JERUSALEM: Israel’s defense minister has confirmed that Israel assassinated Hamas’ top leader last summer and is threatening to take similar action against the leadership of the Houthi group in Yemen.
The comments by Israel Katz appeared to mark the first time that Israel has admitted killing Ismail Haniyeh, who died in an explosion in Iran in July.
Israel was widely believed to be behind the blast, and leaders have previously hinted at its involvement.
In a speech Monday, Katz said the Houthis would meet a similar fate as the other members of an Iranian-led alliance in the region, including Haniyeh.

He also noted that Israel has killed other leaders of Hamas and Hezbollah, helped topple Syria’s Bashar Assad, and destroyed Iran’s anti-aircraft systems.
“We will strike (the Houthis’) strategic infrastructure and cut off the head of the leadership,” he said.

Page images and extracted text
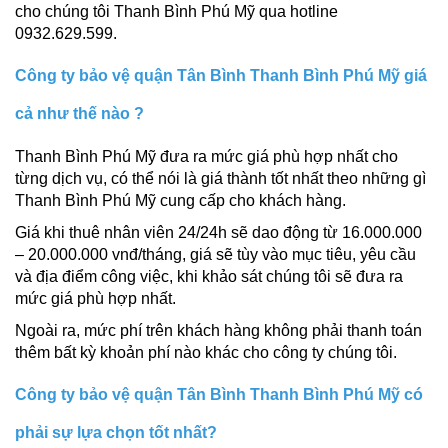
cho chúng tôi Thanh Bình Phú Mỹ qua hotline
0932.629.599.
Công ty bảo vệ quận Tân Bình Thanh Bình Phú Mỹ giá
cả như thế nào ?
Thanh Bình Phú Mỹ đưa ra mức giá phù hợp nhất cho
từng dịch vụ, có thể nói là giá thành tốt nhất theo những gì
Thanh Bình Phú Mỹ cung cấp cho khách hàng.
Giá khi thuê nhân viên 24/24h sẽ dao động từ 16.000.000
– 20.000.000 vnđ/tháng, giá sẽ tùy vào mục tiêu, yêu cầu
và địa điểm công việc, khi khảo sát chúng tôi sẽ đưa ra
mức giá phù hợp nhất.
Ngoài ra, mức phí trên khách hàng không phải thanh toán
thêm bất kỳ khoản phí nào khác cho công ty chúng tôi.
Công ty bảo vệ quận Tân Bình Thanh Bình Phú Mỹ có
phải sự lựa chọn tốt nhất?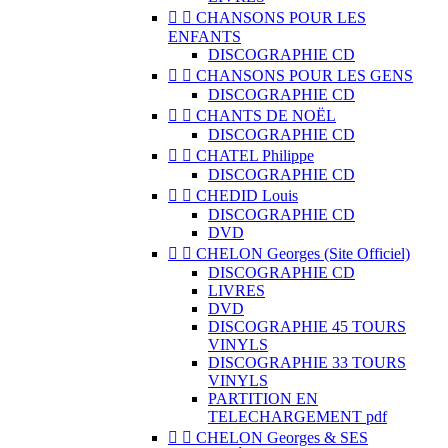


CHANSONS POUR LES
ENFANTS
DISCOGRAPHIE CD


CHANSONS POUR LES GENS
DISCOGRAPHIE CD


CHANTS DE NOËL
DISCOGRAPHIE CD


CHATEL Philippe
DISCOGRAPHIE CD


CHEDID Louis
DISCOGRAPHIE CD
DVD


CHELON Georges (Site Officiel)
DISCOGRAPHIE CD
LIVRES
DVD
DISCOGRAPHIE 45 TOURS
VINYLS
DISCOGRAPHIE 33 TOURS
VINYLS
PARTITION EN
TELECHARGEMENT pdf


CHELON Georges & SES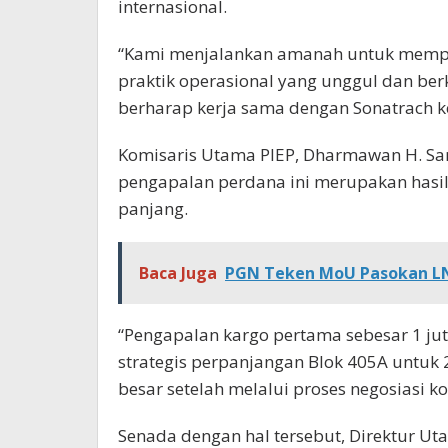
internasional.
“Kami menjalankan amanah untuk memper
praktik operasional yang unggul dan berke
berharap kerja sama dengan Sonatrach k
Komisaris Utama PIEP, Dharmawan H. S
pengapalan perdana ini merupakan hasil 
panjang.
Baca Juga
PGN Teken MoU Pasokan LN
“Pengapalan kargo pertama sebesar 1 juta
strategis perpanjangan Blok 405A untuk
besar setelah melalui proses negosiasi ko
Senada dengan hal tersebut, Direktur 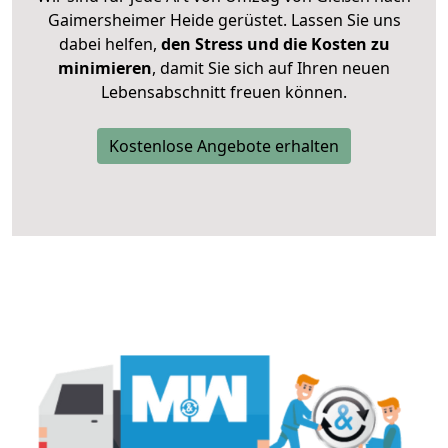
Gaimersheimer Heide gerüstet. Lassen Sie uns
dabei helfen,
den Stress und die Kosten zu
minimieren
, damit Sie sich auf Ihren neuen
Lebensabschnitt freuen können.
Kostenlose Angebote erhalten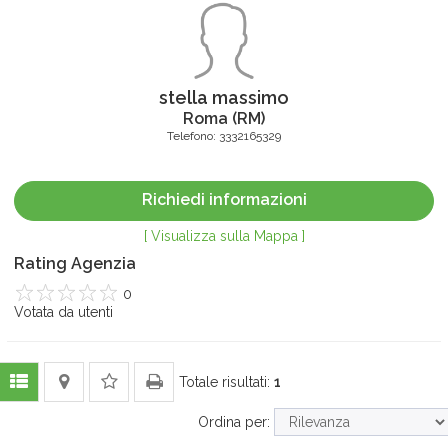
stella massimo
Roma
(
RM
)
Telefono:
3332165329
Richiedi informazioni
[ Visualizza sulla Mappa ]
Rating Agenzia
0
1
Votata da
2
3
4
utenti
5
Totale risultati:
1
Ordina per: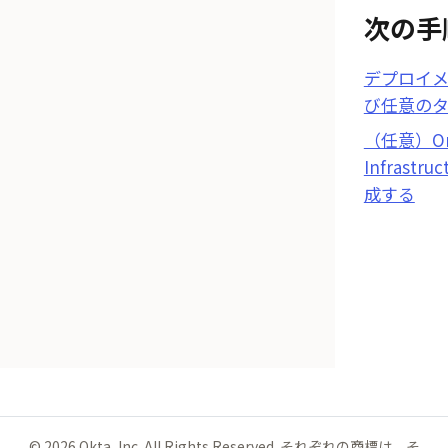
次の手
デプロイ
び任意の
（任意）Ora
Infrast
成する
©
2026
Okta, Inc. All Rights Reserved. それぞれの商標は、そ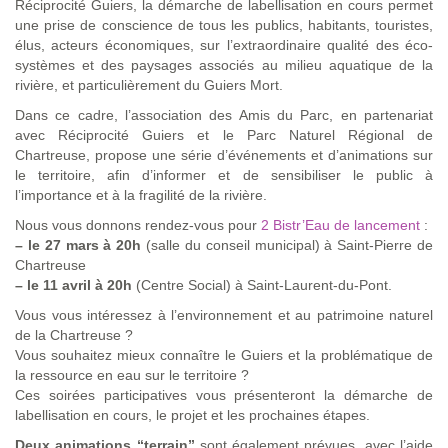
Réciprocité Guiers, la démarche de labellisation en cours permet
une prise de conscience de tous les publics, habitants, touristes,
élus, acteurs économiques, sur l’extraordinaire qualité des éco-
systèmes et des paysages associés au milieu aquatique de la
rivière, et particulièrement du Guiers Mort.
Dans ce cadre, l’association des Amis du Parc, en partenariat
avec Réciprocité Guiers et le Parc Naturel Régional de
Chartreuse, propose une série d’événements et d’animations sur
le territoire, afin d’informer et de sensibiliser le public à
l’importance et à la fragilité de la rivière.
Nous vous donnons rendez-vous pour
2 Bistr’Eau de lancement
:
–
le 27 mars à 20h
(salle du conseil municipal) à Saint-Pierre de
Chartreuse
–
le 11 avril à 20h
(Centre Social) à Saint-Laurent-du-Pont.
Vous vous intéressez à l’environnement et au patrimoine naturel
de la Chartreuse ?
Vous souhaitez mieux connaître le Guiers et la problématique de
la ressource en eau sur le territoire ?
Ces soirées participatives vous présenteront la démarche de
labellisation en cours, le projet et les prochaines étapes.
Deux animations “terrain”
sont également prévues, avec l’aide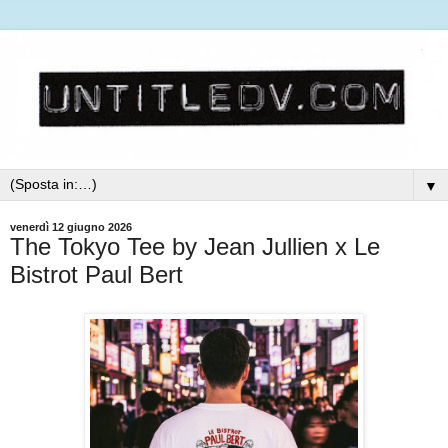
▼
venerdì 12 giugno 2026
The Tokyo Tee by Jean Jullien x Le
Bistrot Paul Bert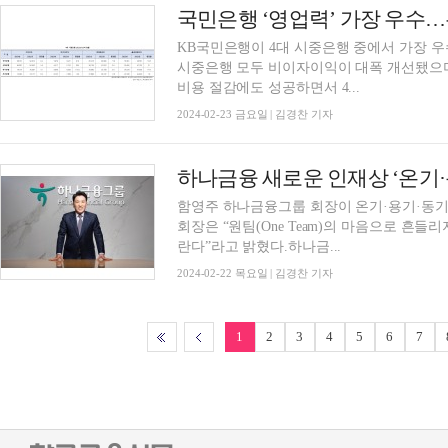
KB국민은행이 4대 시중은행 중에서 가장 
시중은행 모두 비이자이익이 대폭 개선됐으며
비용 절감에도 성공하면서 4...
2024-02-23 금요일 | 김경찬 기자
함영주 하나금융그룹 회장이 온기·용기·동기
회장은 “원팀(One Team)의 마음으로 흔들
란다”라고 밝혔다.하나금...
2024-02-22 목요일 | 김경찬 기자
1
2
3
4
5
6
7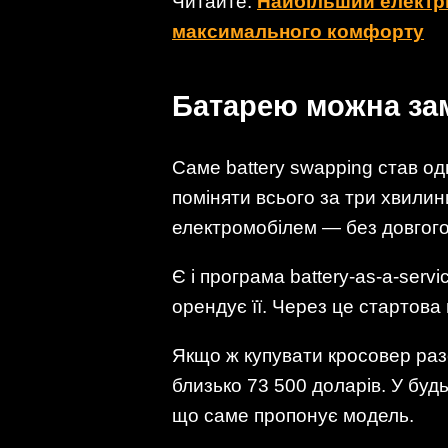
Читайте:
Найбільший електри
максимального комфорту
Батарею можна зам
Саме battery swapping став о
поміняти всього за три хвилин
електромобілем — без довгого
Є і програма battery-as-a-ser
орендує її. Через це стартова
Якщо ж купувати кросовер раз
близько 73 500 доларів. У буд
що саме пропонує модель.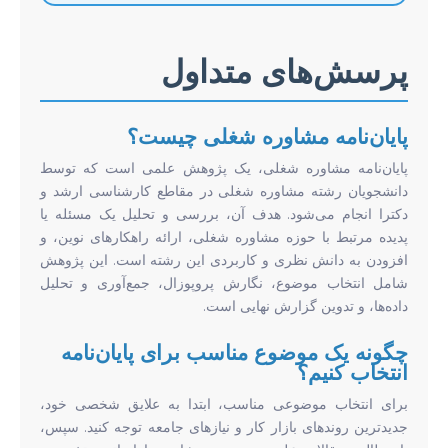
پرسش‌های متداول
پایان‌نامه مشاوره شغلی چیست؟
پایان‌نامه مشاوره شغلی، یک پژوهش علمی است که توسط
دانشجویان رشته مشاوره شغلی در مقاطع کارشناسی ارشد و
دکترا انجام می‌شود. هدف آن، بررسی و تحلیل یک مسئله یا
پدیده مرتبط با حوزه مشاوره شغلی، ارائه راهکارهای نوین، و
افزودن به دانش نظری و کاربردی این رشته است. این پژوهش
شامل انتخاب موضوع، نگارش پروپوزال، جمع‌آوری و تحلیل
داده‌ها، و تدوین گزارش نهایی است.
چگونه یک موضوع مناسب برای پایان‌نامه
انتخاب کنیم؟
برای انتخاب موضوعی مناسب، ابتدا به علایق شخصی خود،
جدیدترین روندهای بازار کار و نیازهای جامعه توجه کنید. سپس،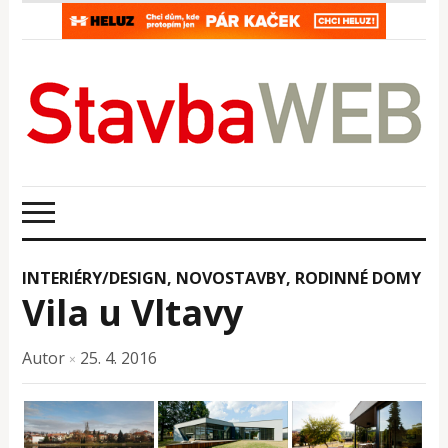
INTERIÉRY/DESIGN
,
NOVOSTAVBY
,
RODINNÉ DOMY
Vila u Vltavy
Autor
25. 4. 2016
×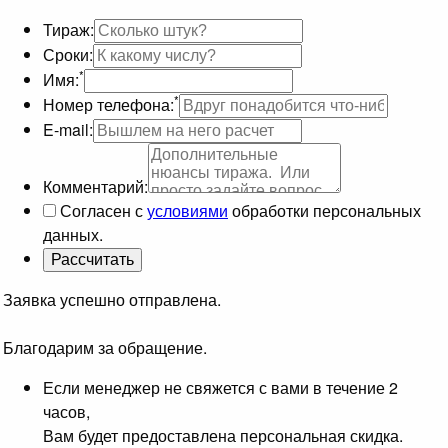
Тираж:
Сроки:
*
Имя:
*
Номер телефона:
E-mail:
Комментарий:
Согласен с
условиями
обработки персональных
данных.
Заявка успешно отправлена.
Благодарим за обращение.
Если менеджер не свяжется с вами в течение 2
часов,
Вам будет предоставлена персональная скидка.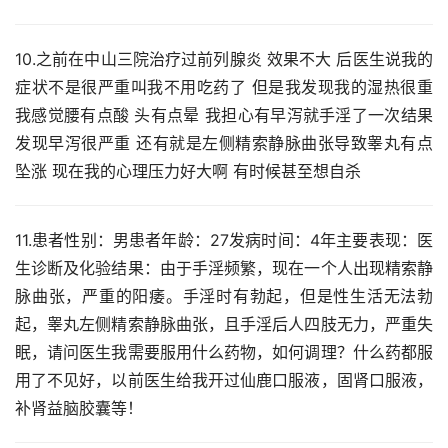
10.之前在中山三院治疗过前列腺炎 效果不大 后医生说我的
症状不是很严重叫我不用吃药了 但是我发现我的湿热很重
我感觉腰有点酸 头有点晕 我担心有早泻就手淫了一次结果
发现早泻很严重 还有就是左侧精索静脉曲张导致睾丸有点
坠涨 现在我的心理压力好大啊 有时候甚至想自杀
11.患者性别：男患者年龄：27发病时间：4年主要表现：医
生诊断及化验结果：由于手淫频繁，现在一个人出现精索静
脉曲张，严重的阳痿。手淫时有勃起，但是性生活无法勃
起，睾丸左侧精索静脉曲张，且手淫后人四肢无力，严重失
眠，请问医生我需要服用什么药物，如何调理？什么药都服
用了不见好，以前医生给我开过仙鹿口服液，固肾口服液，
补肾益脑胶囊等！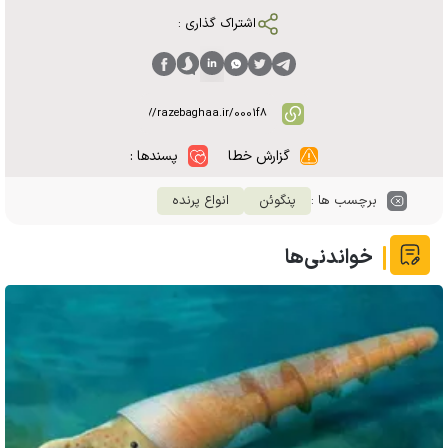
اشتراک گذاری :
گزارش خطا
پسندها :
برچسب ها :
پنگوئن
انواع پرنده
خواندنی‌ها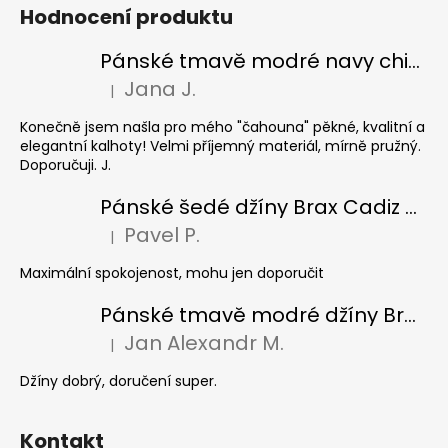
Hodnocení produktu
Pánské tmavě modré navy chinos Ed Baxter, prodloužené
Jana J.
|
Hodnocení produktu je 5 z 5 hvězdiček.
Konečně jsem našla pro mého "čahouna" pěkné, kvalitní a
elegantní kalhoty! Velmi příjemný materiál, mírně pružný.
Doporučuji. J.
Pánské šedé džíny Brax Cadiz Grey smoke, prodloužené
Pavel P.
|
Hodnocení produktu je 5 z 5 hvězdiček.
Maximální spokojenost, mohu jen doporučit
Pánské tmavě modré džíny Brax Cadiz Dark blue, prodloužené
Jan Alexandr M.
|
Hodnocení produktu je 5 z 5 hvězdiček.
Džíny dobrý, doručení super.
Kontakt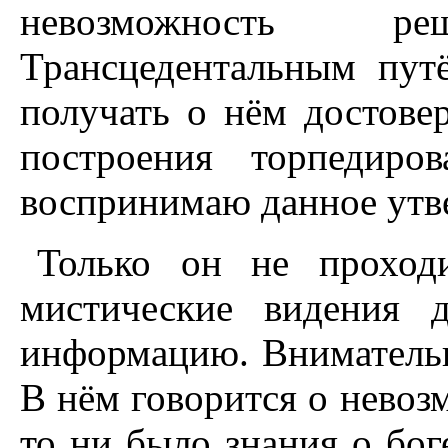
невозможность р
Трансцедентальным пут
получать о нём достов
построения торпедир
воспринимаю данное утве
Только он не проходи
мистические видения 
информацию. Внимательн
В нём говорится о невоз
то ни было знания о бог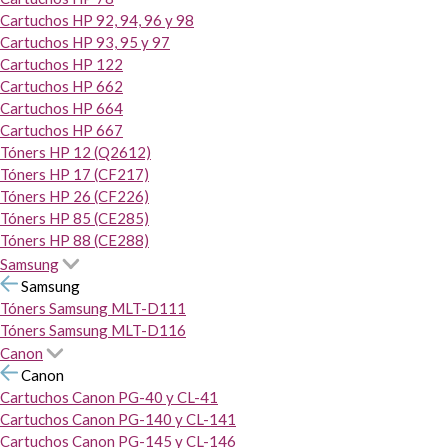
Cartuchos HP 92, 94, 96 y 98
Cartuchos HP 93, 95 y 97
Cartuchos HP 122
Cartuchos HP 662
Cartuchos HP 664
Cartuchos HP 667
Tóners HP 12 (Q2612)
Tóners HP 17 (CF217)
Tóners HP 26 (CF226)
Tóners HP 85 (CE285)
Tóners HP 88 (CE288)
Samsung
Samsung
Tóners Samsung MLT-D111
Tóners Samsung MLT-D116
Canon
Canon
Cartuchos Canon PG-40 y CL-41
Cartuchos Canon PG-140 y CL-141
Cartuchos Canon PG-145 y CL-146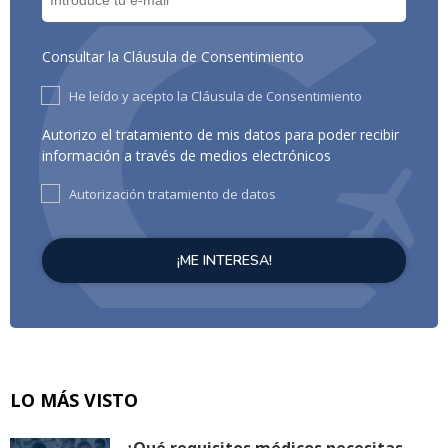
Consultar la Cláusula de Consentimiento
He leído y acepto la Cláusula de Consentimiento
Autorizo el tratamiento de mis datos para poder recibir
información a través de medios electrónicos
Autorización tratamiento de datos
LO MÁS VISTO
¿Qué requisitos médicos necesitas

▶ _EXERCISE 1_
List every person named in the news excerpt about Israel's threat against the Houthis.
▶ _EXERCISE 2_
Proceed with the news excerpt about Israel's threat against the Houthis, writing on from its last sentence.

▶ _FINAL ANSWER 1_
Israel Katz, Ismail Haniyeh, Bashar Assad

▶ _FINAL ANSWER 2_
“Just like we did to Haniyeh, Sinwar, and Nasrallah in Tehran, Gaza, and Lebanon, we will do in Hodeida and Sanaa,” he said, referring to Hamas and Hezbollah leaders killed in previous Israeli attacks.
The Iranian-backed Houthis have launched scores of missiles and drones at Israel throughout the war, including a missile that landed in Tel Aviv on Saturday and wounded at least 16 people.
Israel has carried out three sets of airstrikes in Yemen during the war and vowed to step up the pressure on the militant group until the missile attacks stop.